Dinner and Tasting with Pierre Lurton of Cheval Blanc and Yquem

by Mike Supple

(from L to R): Philippe Tapie (negociant), Pierre Lurton, Mike Supple

On Tuesday, Nov 6, JJ Buckley hosted a dinner with special guest Pierre Lurton, the director of Chateaux d’Yquem and Cheval Blanc. The dinner was held in Victor’s Room on the 32nd Floor of the Westin St. Francis Hotel, looking out over the entire city of San Francisco. The food was prepared by renowned chef Michael Mina.

The evening began with hors d’oeuvres and NV Laurent Perrier Grand Siecle Champagne. Once all the guests had arrived, we moved to Victor’s room where Pierre Lurton introduced himself and spoke about the history of both Cheval Blanc and Yquem. (A brief side-note: Chateau d’Yquem literally means the Castle of Yquem. When referring to it without the word “Chateau”, the correct form is to just say “Yquem”, not “d’Yquem”. This holds true for other Chateaux, such as Chateau d’Armailhac.)

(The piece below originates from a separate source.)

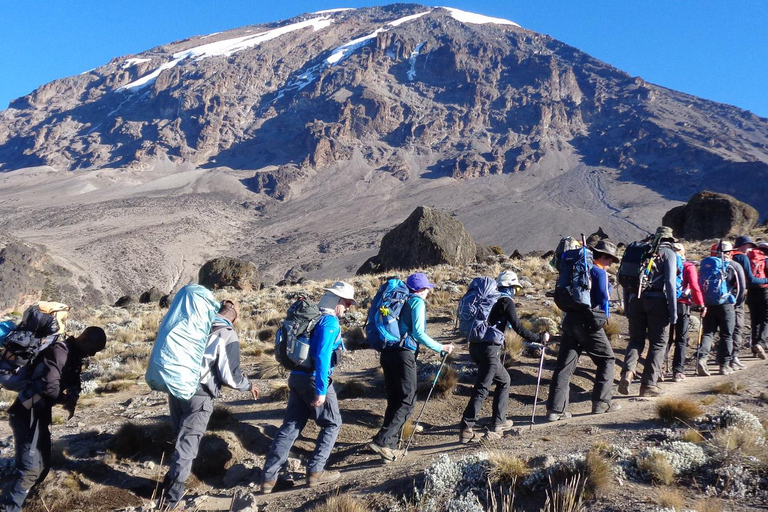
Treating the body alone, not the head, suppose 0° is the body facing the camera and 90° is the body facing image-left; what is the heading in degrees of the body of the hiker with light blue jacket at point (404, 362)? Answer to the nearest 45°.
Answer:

The meal consisted of the following food and wine pairings:

2002 Yquem
Hudson Valley Foie Gras Terrine
Quince Puree, Mache Salad, Toasted Brioche

2001 Le Petite Cheval and 2001 Cheval Blanc
Roasted Squab
Huckleberries, Turnip Greens, Squab Jus

1999 Cheval Blanc
American Kobe Beef
Forest Mushrooms, Twice Baked Potato, Creamed Spinach

1995 Cheval Blanc
Pyrenees Brebis
Candied Walnut, Pomegranate Syrup, Arugula

1997 Yquem
Muscat Poached Yali Pear
Maple Custard, Caramelized Pecans

As we went through the courses, Monsieur Lurton discussed each of the wines, vintage conditions, styles, etc. Both the 2002 and 1997 Yquem were fantastic, though very young. The 2002 was bright and fresh, still showing mostly the primary fruit aromas and flavors. The 1997 was beginning to develop some secondary aromas, and had fantastic depth of fruit with hints of carmelized dried apricots along with a hint of hazelnut qualities.

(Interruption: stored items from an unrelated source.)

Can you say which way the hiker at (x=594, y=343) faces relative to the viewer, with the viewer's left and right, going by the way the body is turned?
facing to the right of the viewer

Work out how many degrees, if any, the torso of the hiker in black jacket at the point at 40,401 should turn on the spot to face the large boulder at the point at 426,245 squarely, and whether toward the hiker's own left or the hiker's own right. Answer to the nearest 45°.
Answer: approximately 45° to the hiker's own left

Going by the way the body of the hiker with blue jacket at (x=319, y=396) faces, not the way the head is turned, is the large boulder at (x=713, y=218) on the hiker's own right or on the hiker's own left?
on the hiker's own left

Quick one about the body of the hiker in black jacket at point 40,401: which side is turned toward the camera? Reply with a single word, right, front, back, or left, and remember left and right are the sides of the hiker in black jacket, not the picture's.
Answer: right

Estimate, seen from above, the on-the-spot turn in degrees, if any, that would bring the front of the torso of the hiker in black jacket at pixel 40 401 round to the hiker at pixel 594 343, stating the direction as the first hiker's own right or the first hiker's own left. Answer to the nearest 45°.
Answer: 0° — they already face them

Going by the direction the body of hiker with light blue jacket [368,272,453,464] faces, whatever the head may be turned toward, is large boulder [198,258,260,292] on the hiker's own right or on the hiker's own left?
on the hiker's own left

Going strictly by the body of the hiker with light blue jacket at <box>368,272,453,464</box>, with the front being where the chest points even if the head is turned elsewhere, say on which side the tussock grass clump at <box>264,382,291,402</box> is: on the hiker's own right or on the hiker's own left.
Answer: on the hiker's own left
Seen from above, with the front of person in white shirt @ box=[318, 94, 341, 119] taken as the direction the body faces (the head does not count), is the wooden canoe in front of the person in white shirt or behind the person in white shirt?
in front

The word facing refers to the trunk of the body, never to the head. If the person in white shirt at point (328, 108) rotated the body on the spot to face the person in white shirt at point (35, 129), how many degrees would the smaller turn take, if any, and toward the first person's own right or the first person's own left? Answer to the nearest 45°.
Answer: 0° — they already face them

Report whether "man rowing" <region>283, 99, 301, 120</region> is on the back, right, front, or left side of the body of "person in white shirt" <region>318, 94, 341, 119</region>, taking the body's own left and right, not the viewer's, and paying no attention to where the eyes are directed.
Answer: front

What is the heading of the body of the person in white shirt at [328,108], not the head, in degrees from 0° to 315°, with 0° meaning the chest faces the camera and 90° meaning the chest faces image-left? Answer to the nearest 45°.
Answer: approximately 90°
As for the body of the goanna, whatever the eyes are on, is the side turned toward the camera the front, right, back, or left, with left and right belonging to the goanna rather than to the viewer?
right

All of the red wines were fantastic, and quite different. The consensus at my table seemed to be that the 1999 Cheval Blanc was showing the best during the evening. It was very aromatic, with rich red fruits and a touch of black truffle. The tannins had begun to soften and integrate very well, giving a rich, full-bodied, nicely balanced wine. The 2001 Cheval Blanc definitely showed the most aging potential of any of the wines, and while it paired nicely with the squab, I would recommend a couple more years of bottle age before drinking this one. The 2001 Petit Cheval was clearly a younger sibling of the great Cheval Blanc, and was showing very well during the dinner. A little brighter and more fruit forward, without as much of the hard tannic backbone of the ’01 Cheval. The nose on the 1995 Cheval Blanc was fantastic – rich earth, white and black truffle, light floral aromatics, and bold blackberry and cassis. On the palate though it was showing a bit more closed this evening.

This was a fantastic event, and a great time was had by all. A special thanks goes out to our guest Pierre Lurton for taking the time to share his wines and knowledge with us.